## Entries supplied
══════
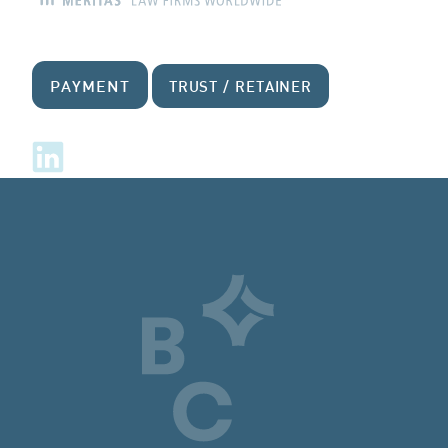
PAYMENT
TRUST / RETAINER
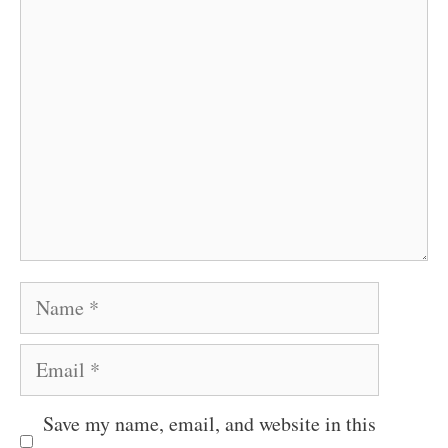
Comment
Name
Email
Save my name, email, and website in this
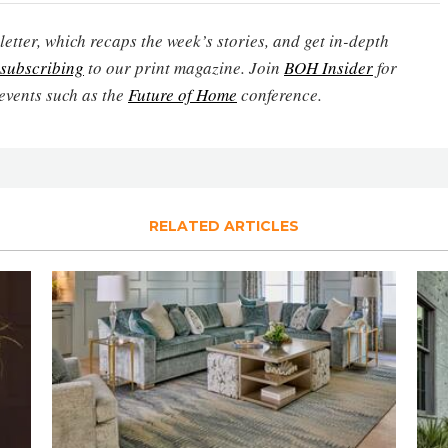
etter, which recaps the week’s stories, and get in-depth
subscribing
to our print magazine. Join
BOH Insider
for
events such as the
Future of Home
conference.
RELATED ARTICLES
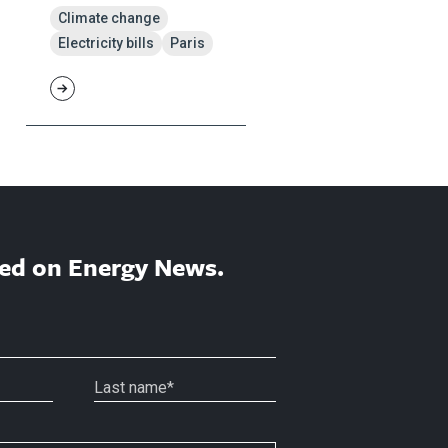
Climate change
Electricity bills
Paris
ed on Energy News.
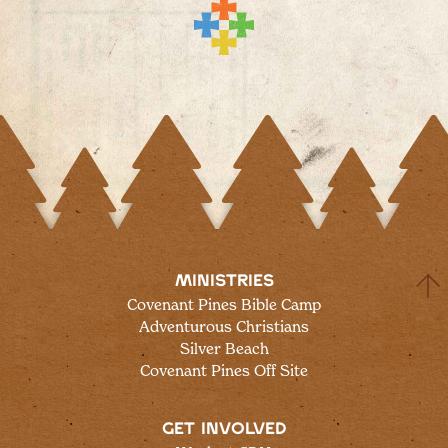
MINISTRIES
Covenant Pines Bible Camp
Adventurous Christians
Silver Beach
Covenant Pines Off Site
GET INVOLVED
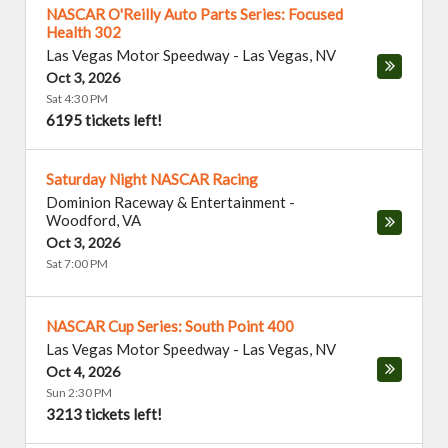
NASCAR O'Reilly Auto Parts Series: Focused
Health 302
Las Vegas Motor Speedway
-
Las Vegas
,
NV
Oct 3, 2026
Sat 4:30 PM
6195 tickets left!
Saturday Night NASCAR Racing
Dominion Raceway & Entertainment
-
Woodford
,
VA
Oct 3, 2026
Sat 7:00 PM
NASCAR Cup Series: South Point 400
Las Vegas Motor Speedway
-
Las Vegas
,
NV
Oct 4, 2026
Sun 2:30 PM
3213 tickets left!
══════
## About this exercise
Go through the entries above and report how many lines hold the word "left". Nothing but the number is needed.

## Output for this exercise
2